Dans la rue qui mène a la synagogue, les vendeurs de souvenirs ont remplacé les commerçants juifs. Un peu plus loin, derrière une grille fermée, s'étale le cimetière juif. Les tombes gravées en hébreu ne sont plus entretenues et les herbes folles ont envahi les lieux. Le vent de l'histoire a définitivement tourné a Cochin.
Petit historique sur les Bene Israël et les Baghdadis
Rachel, l'héroïne du roman d'Esther DAVID, appartient à la communauté Bné Israel, tout comme son auteur. On estime que l'arrivée des Bene Israël, ainsi que l'on nomme les premiers juifs à s'être établis sur la côte indienne au Sud de Bombay, aurait eu lieu il y a deux millénaires. Ils se sont rapidement intégrés dans le système de castes, connus sous le nom des Shaniwar Telis : les presseurs d'huile du samedi, car ils exerçaient souvent ce métier et observaient le shabbat.
C'est d'ailleurs avec le Shema Israël les seuls éléments qu'ils avaient préservé du judaïsme. Cette diaspora s'est fortement indianisée, de l'adoption de patronymes locaux à la présence de henné dans les mariages. Paradoxalement, c'est cette même indianisation qui leur a permis de survivre : en respectant les coutumes endogames indiennes, les Bene Israël ont conservé la communauté intacte au fil des siècles.
Au 18ème siècle, les opportunités économiques font monter les Bene Israël à Bombay.
Au cours du 19ème siecle, des juifs du Moyen-Orient émigrent en Inde à leur tour à Bombay mais aussi à Calcutta, notamment en 1832 quand le prince David Sasson et sa communauté fuient les pogroms de Bagdad. Les nouveaux venus prennent ainsi le nom de juifs Baghdadis. La famille Sasson développe rapidement un important commerce de coton, de textile et d'opium au point d'être surnommés les "Rothschild de l'Orient".

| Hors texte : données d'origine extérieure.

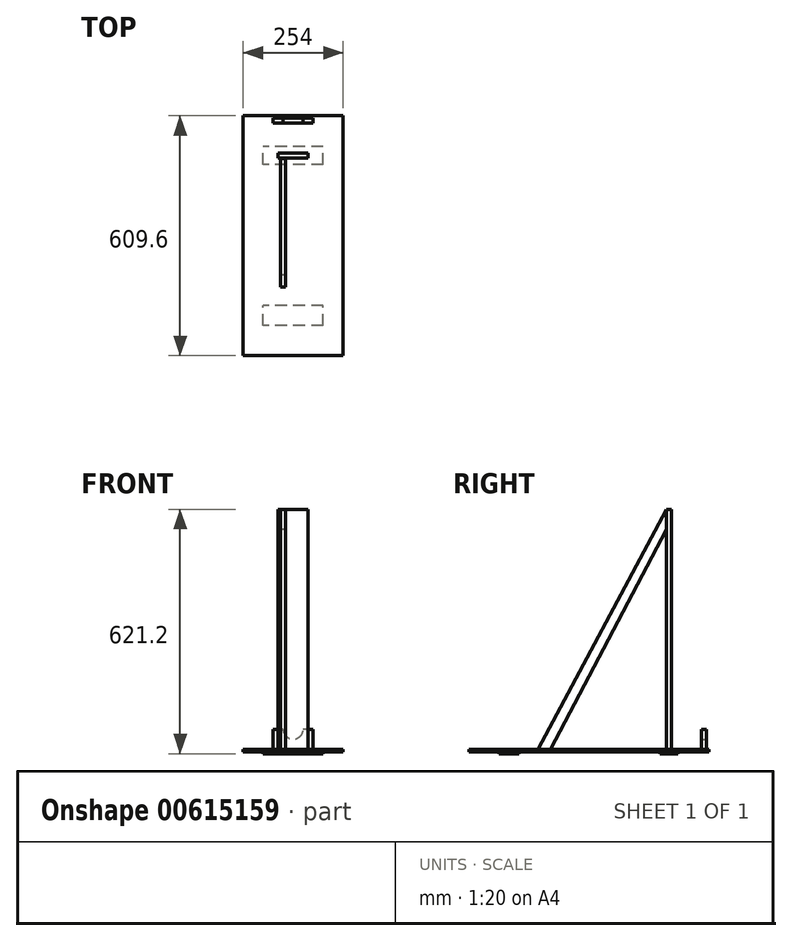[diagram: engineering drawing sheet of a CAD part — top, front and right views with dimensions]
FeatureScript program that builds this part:
annotation { "Feature Type Name" : "Feature", "Feature Type Description" : "" }
export const myFeature = defineFeature(function(context is Context, id is Id, definition is map)
    precondition{}
    {
        {
            var Q0;
            Q0=qCreatedBy(makeId("Top.planeOp"),FACE);
            var sketch = newSketch(context, id + "F0", { "sketchPlane" : qUnion([Q0])});
            skLineSegment(sketch, "E0.bottom", {"start": v(152.4, -304.8) * mm, "end": v(-101.6, -304.8) * mm});
            skLineSegment(sketch, "E0.top", {"start": v(152.4, 304.8) * mm, "end": v(-101.6, 304.8) * mm});
            skLineSegment(sketch, "E0.left", {"start": v(152.4, -304.8) * mm, "end": v(152.4, 304.8) * mm});
            skLineSegment(sketch, "E0.right", {"start": v(-101.6, -304.8) * mm, "end": v(-101.6, 304.8) * mm});
            skSolve(sketch);
        }
        {
            var Q0;
            Q0=qSketchRegion(id+"F0",true);
            extrude(context, id + "F1", {"entities" : qUnion([Q0]), "depth" : 6.35 * mm, "offsetDistance" : 25.4 * mm});
        }
        {
            var Q0;
            Q0=makeQuery(id+"F1.opExtrude","CAP_FACE",FACE,{"disambiguationData":[OSD([sQuery(id+"F0.wireOp",EDGE,"E0.bottom"),sQuery(id+"F0.wireOp",EDGE,"E0.top"),sQuery(id+"F0.wireOp",EDGE,"E0.left"),sQuery(id+"F0.wireOp",EDGE,"E0.right")])],"isStart":true});
            var sketch = newSketch(context, id + "F2", { "sketchPlane" : qUnion([Q0])});
            skPoint(sketch, "E1.endSnap0", {"position": v(25.4, 304.8) * mm});
            skLineSegment(sketch, "E2.bottom", {"start": v(101.6, 228.6) * mm, "end": v(-50.8, 228.6) * mm});
            skLineSegment(sketch, "E2.top", {"start": v(101.6, 177.8) * mm, "end": v(-50.8, 177.8) * mm});
            skLineSegment(sketch, "E2.left", {"start": v(101.6, 228.6) * mm, "end": v(101.6, 177.8) * mm});
            skLineSegment(sketch, "E2.right", {"start": v(-50.8, 228.6) * mm, "end": v(-50.8, 177.8) * mm});
            skPoint(sketch, "E2.middle", {"position": v(25.4, 203.2) * mm});
            skLineSegment(sketch, "E3.bottom", {"start": v(101.6, -180.36) * mm, "end": v(-50.8, -180.36) * mm});
            skLineSegment(sketch, "E3.top", {"start": v(101.6, -226.04) * mm, "end": v(-50.8, -226.04) * mm});
            skLineSegment(sketch, "E3.left", {"start": v(101.6, -180.36) * mm, "end": v(101.6, -226.04) * mm});
            skLineSegment(sketch, "E3.right", {"start": v(-50.8, -180.36) * mm, "end": v(-50.8, -226.04) * mm});
            skPoint(sketch, "E3.middle", {"position": v(25.4, -203.2) * mm});
            skSolve(sketch);
        }
        {
            var Q0;
            Q0 = qSketchRegion(id + "F2", true);
            extrude(context, id + "F3", {"entities" : qUnion([Q0]), "operationType" : NewBodyOperationType.ADD, "depth" : 5.08 * mm, "offsetDistance" : 25.4 * mm});
        }
        {
            var Q0;
            Q0=makeQuery(id+"F1.opExtrude","CAP_FACE",FACE,{"disambiguationData":[OSD([sQuery(id+"F0.wireOp",EDGE,"E0.bottom"),sQuery(id+"F0.wireOp",EDGE,"E0.top"),sQuery(id+"F0.wireOp",EDGE,"E0.left"),sQuery(id+"F0.wireOp",EDGE,"E0.right")])],"isStart":false});
            var sketch = newSketch(context, id + "F4", { "sketchPlane" : qUnion([Q0])});
            skLineSegment(sketch, "E4", {"start": v(25.4, 304.8) * mm, "end": v(25.4, 292.1) * mm});
            skLineSegment(sketch, "E5.bottom", {"start": v(76.2, 298.45) * mm, "end": v(-25.4, 298.45) * mm});
            skLineSegment(sketch, "E5.top", {"start": v(76.2, 285.75) * mm, "end": v(-25.4, 285.75) * mm});
            skLineSegment(sketch, "E5.left", {"start": v(76.2, 298.45) * mm, "end": v(76.2, 285.75) * mm});
            skLineSegment(sketch, "E5.right", {"start": v(-25.4, 298.45) * mm, "end": v(-25.4, 285.75) * mm});
            skPoint(sketch, "E5.middle", {"position": v(25.4, 292.1) * mm});
            skSolve(sketch);
        }
        {
            var Q0;
            Q0 = qSketchRegion(id + "F4", true);
            extrude(context, id + "F5", {"entities" : qUnion([Q0]), "operationType" : NewBodyOperationType.ADD, "depth" : 50.8 * mm, "offsetDistance" : 25.4 * mm});
        }
        {
            var Q0;
            Q0=makeQuery(id+"F1.opExtrude","CAP_FACE",FACE,{"disambiguationData":[OSD([sQuery(id+"F0.wireOp",EDGE,"E0.bottom"),sQuery(id+"F0.wireOp",EDGE,"E0.top"),sQuery(id+"F0.wireOp",EDGE,"E0.left"),sQuery(id+"F0.wireOp",EDGE,"E0.right")])],"isStart":false});
            var sketch = newSketch(context, id + "F6", { "sketchPlane" : qUnion([Q0])});
            skPoint(sketch, "E6.endSnap0", {"position": v(25.4, 285.75) * mm});
            skLineSegment(sketch, "E7.bottom", {"start": v(63.5, 209.55) * mm, "end": v(-12.7, 209.55) * mm});
            skLineSegment(sketch, "E7.top", {"start": v(63.5, 196.85) * mm, "end": v(-12.7, 196.85) * mm});
            skLineSegment(sketch, "E7.left", {"start": v(63.5, 209.55) * mm, "end": v(63.5, 196.85) * mm});
            skLineSegment(sketch, "E7.right", {"start": v(-12.7, 209.55) * mm, "end": v(-12.7, 196.85) * mm});
            skPoint(sketch, "E7.middle", {"position": v(25.4, 203.2) * mm});
            skSolve(sketch);
        }
        {
            var Q0;
            Q0 = qSketchRegion(id + "F6", true);
            extrude(context, id + "F7", {"entities" : qUnion([Q0]), "operationType" : NewBodyOperationType.ADD, "depth" : 609.6 * mm, "offsetDistance" : 25.4 * mm});
        }
        {
            var Q0;
            Q0=qCreatedBy(makeId("Right.planeOp"),FACE);
            var sketch = newSketch(context, id + "F8", { "sketchPlane" : qUnion([Q0])});
            skLineSegment(sketch, "E8", {"start": v(0, 0) * mm, "end": v(-203.2, 0) * mm});
            skLineSegment(sketch, "E9", {"start": v(-101.6, 0) * mm, "end": v(196.67, 564.32) * mm});
            skLineSegment(sketch, "E10", {"start": v(196.67, 564.32) * mm, "end": v(196.67, 616.12) * mm});
            skLineSegment(sketch, "E11", {"start": v(196.67, 616.12) * mm, "end": v(-133.41, 0) * mm});
            skLineSegment(sketch, "E12", {"start": v(-133.41, 0) * mm, "end": v(-101.6, 0) * mm});
            skSolve(sketch);
        }
        {
            var Q0;
            Q0 = qSketchRegion(id + "F8", true);
            extrude(context, id + "F9", {"entities" : qUnion([Q0]), "operationType" : NewBodyOperationType.ADD, "depth" : 12.7 * mm, "offsetDistance" : 25.4 * mm, "symmetric" : true});
        }
        {
            var Q0;
            Q0=makeQuery(id+"F5.opExtrude","SWEPT_FACE",FACE,{"disambiguationData":[OSD([sQuery(id+"F4.wireOp",EDGE,"E5.bottom")])]});
            var sketch = newSketch(context, id + "F10", { "sketchPlane" : qUnion([Q0])});
            skArc(sketch, "E13", {"start": v(0, 57.15) * mm, "mid": v(-25.4, 31.75) * mm, "end": v(-50.8, 57.15) * mm});
            skLineSegment(sketch, "E14", {"start": v(-50.8, 57.15) * mm, "end": v(0, 57.15) * mm});
            skSolve(sketch);
        }
        {
            var Q0;
            Q0 = qSketchRegion(id + "F10", true);
            extrude(context, id + "F11", {"entities" : qUnion([Q0]), "operationType" : NewBodyOperationType.REMOVE, "oppositeDirection" : true, "depth" : 25.4 * mm, "offsetDistance" : 25.4 * mm});
        }
    });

C'est à leur contact que les Bene Israël vont se rejudaïser. Le processus ne va pas sans heurt et on voit apparaître un nouveau système de caste inconnu dans le judaïsme : les Bagdhadis méprisent les Bene Israël, desservis par leur profil marhate et leurs habitudes de vie indiennes. Ils sont considérés comme des juifs impurs.

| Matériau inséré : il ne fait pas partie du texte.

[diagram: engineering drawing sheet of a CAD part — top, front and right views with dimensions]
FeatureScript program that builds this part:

Plus que les récentes attaques, c'est un lent déclin qui affaiblit la communauté juive de Bombay. À titre d'exemple, il ne reste plus que 80 juifs Baghdadis (juifs du Moyen-Orient arrivés en Inde au 19ème siècle) à Bombay, alors qu'ils étaient environ 5 000 en 1940. La population vieillit et les jeunes sont tentés par le voyage en Israël. La Terre Promise est une opportunité en tant que telle, mais aussi un tremplin vers l'émigration en Occident, un rêve qui habite beaucoup d'habitants de Bombay, juifs ou non.
L'affaiblissement de la communauté renforce les liens entre Baghdadis et Bene Israël. Pour atteindre le minimum de 10 fidèles requis pour le Shabbat, les Baghdadis et les Bene Israël prient ensemble. Il est ainsi plus facile d'oublier les conflits du passé".

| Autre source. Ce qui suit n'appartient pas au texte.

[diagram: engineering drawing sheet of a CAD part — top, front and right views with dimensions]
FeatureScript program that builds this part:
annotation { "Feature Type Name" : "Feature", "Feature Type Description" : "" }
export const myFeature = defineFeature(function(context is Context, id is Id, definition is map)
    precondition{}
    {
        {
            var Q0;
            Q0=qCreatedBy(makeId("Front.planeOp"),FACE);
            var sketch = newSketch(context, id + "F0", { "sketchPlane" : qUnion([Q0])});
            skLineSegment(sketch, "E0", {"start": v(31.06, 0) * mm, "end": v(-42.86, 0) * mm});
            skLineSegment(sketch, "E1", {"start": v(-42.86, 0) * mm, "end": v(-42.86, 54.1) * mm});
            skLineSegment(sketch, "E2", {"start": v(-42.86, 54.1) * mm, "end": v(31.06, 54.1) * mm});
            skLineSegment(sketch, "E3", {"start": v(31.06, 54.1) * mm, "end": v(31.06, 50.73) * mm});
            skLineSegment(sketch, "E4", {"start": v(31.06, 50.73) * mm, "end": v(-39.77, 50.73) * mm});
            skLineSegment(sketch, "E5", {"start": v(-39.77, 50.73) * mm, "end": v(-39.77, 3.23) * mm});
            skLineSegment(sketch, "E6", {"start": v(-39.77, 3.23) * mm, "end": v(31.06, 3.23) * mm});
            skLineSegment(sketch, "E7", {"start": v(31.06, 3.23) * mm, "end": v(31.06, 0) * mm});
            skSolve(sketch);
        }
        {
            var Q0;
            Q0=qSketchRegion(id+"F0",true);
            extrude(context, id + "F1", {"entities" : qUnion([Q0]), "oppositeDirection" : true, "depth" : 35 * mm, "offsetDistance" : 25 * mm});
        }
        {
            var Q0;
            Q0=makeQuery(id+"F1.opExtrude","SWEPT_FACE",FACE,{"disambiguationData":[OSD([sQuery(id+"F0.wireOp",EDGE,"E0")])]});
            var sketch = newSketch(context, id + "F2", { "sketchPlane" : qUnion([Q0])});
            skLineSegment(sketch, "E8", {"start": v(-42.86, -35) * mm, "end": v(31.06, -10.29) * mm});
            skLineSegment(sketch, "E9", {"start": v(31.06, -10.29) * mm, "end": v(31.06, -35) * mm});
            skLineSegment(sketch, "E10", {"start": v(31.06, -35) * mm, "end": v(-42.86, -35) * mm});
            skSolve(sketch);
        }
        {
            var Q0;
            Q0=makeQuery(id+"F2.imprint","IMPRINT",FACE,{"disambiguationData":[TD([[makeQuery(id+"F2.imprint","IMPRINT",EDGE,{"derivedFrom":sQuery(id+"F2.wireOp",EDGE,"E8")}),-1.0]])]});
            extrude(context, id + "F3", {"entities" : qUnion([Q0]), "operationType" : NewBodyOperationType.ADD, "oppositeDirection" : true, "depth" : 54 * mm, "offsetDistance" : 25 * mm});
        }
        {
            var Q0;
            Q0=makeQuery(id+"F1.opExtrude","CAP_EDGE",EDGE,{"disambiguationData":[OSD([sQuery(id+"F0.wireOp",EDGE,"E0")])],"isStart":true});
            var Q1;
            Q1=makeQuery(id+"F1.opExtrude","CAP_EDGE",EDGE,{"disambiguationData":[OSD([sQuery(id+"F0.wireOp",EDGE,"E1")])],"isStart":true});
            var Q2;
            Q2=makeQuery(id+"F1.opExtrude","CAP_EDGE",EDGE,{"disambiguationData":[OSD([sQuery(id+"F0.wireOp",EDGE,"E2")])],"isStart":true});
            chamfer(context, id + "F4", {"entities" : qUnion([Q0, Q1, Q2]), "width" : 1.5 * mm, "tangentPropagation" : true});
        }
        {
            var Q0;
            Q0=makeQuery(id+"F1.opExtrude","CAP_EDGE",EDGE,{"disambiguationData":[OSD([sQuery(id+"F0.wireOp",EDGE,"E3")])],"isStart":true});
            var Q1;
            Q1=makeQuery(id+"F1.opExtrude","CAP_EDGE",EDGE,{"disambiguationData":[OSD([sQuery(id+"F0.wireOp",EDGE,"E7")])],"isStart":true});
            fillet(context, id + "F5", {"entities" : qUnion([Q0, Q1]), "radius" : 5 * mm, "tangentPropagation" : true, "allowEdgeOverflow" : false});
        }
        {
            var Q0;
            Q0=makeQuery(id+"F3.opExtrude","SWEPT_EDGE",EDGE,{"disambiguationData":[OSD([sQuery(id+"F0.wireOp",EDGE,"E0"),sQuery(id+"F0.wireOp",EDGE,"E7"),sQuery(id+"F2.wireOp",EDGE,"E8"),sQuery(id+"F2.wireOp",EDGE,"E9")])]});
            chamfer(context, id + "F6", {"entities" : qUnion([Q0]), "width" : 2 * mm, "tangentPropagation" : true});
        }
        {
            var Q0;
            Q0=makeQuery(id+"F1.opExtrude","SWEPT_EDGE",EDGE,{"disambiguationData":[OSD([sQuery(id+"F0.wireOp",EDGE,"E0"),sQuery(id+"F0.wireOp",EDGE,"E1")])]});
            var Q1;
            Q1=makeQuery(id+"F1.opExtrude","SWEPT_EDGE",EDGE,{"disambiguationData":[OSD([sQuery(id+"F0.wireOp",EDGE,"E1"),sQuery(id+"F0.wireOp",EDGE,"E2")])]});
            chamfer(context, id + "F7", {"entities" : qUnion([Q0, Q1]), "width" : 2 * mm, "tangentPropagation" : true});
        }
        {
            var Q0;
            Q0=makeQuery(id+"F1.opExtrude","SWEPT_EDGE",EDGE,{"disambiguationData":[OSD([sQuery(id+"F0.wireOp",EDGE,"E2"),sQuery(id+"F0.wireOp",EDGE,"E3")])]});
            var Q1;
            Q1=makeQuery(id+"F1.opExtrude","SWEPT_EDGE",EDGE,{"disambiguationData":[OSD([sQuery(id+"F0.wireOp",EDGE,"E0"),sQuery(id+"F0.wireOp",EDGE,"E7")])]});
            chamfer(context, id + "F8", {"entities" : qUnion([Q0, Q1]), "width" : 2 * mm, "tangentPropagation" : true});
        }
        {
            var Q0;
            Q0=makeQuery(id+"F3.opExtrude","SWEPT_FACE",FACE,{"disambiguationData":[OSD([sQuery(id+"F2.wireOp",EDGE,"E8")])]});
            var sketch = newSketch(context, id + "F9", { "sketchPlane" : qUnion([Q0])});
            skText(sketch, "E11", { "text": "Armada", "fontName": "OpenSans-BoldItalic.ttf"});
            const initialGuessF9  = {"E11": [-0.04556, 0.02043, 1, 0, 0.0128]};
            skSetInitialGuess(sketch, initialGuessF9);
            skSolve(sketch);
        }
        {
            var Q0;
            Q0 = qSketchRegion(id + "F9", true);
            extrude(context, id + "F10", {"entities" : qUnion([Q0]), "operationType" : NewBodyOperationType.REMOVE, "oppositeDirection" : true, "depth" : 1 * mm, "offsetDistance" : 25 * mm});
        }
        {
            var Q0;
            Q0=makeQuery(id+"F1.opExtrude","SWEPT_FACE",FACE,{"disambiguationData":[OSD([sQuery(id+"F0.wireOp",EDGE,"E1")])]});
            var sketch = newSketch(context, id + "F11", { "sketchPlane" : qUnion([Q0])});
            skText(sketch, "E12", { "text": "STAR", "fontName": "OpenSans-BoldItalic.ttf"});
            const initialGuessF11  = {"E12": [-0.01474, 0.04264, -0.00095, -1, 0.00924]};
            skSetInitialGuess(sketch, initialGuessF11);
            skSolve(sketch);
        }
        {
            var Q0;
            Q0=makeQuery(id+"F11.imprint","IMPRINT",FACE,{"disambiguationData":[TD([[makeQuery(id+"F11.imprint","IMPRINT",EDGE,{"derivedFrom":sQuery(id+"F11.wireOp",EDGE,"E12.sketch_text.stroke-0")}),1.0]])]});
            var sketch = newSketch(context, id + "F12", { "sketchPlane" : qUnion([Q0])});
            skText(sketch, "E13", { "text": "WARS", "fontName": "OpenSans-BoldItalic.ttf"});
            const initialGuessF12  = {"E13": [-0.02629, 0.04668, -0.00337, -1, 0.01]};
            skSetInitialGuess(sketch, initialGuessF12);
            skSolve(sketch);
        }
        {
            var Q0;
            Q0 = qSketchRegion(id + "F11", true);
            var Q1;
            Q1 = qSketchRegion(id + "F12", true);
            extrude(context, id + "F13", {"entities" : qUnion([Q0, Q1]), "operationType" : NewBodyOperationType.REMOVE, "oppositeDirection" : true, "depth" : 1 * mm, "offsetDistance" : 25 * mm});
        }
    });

Apres la création d'Israël en 1948, de nombreux juifs d'Inde ont rejoint l'État hébreu. Aujourd'hui, ils sont moins de 10 000 dans le pays.
Les juifs en Inde de nos jours depuis les attentats de novembre dernier.
Malgré les récents attentats de Nariman House, de nombreux juifs de Bombay affirment que les rapports entre juifs et musulmans en Inde sont loin d'être conflictuels comme peuvent l'être ceux entre musulmans et hindous. "Les liens qui unissent les musulmans et les juifs en Inde sont bien plus anciens que le conflit au Proche-Orient. En Inde, les gens ne voient pas les juifs et les musulmans comme des ennemis mais comme des Indiens parmi d'autres". Ils prennent la tragédie qu’ils ont connu comme un acte isolé perpétré par des non-indiens. D’ailleurs beaucoup de juifs Indiens qui vivent encore dans le pays, et Esther DAVID elle-même qui me l’a dit, ne pense pas en termes de "juif ou non-juif", mais pensent en tant qu’Indien".
(inspiré des explications d'Esther DAVID et d'un article d'Aujourd'hui L'Inde)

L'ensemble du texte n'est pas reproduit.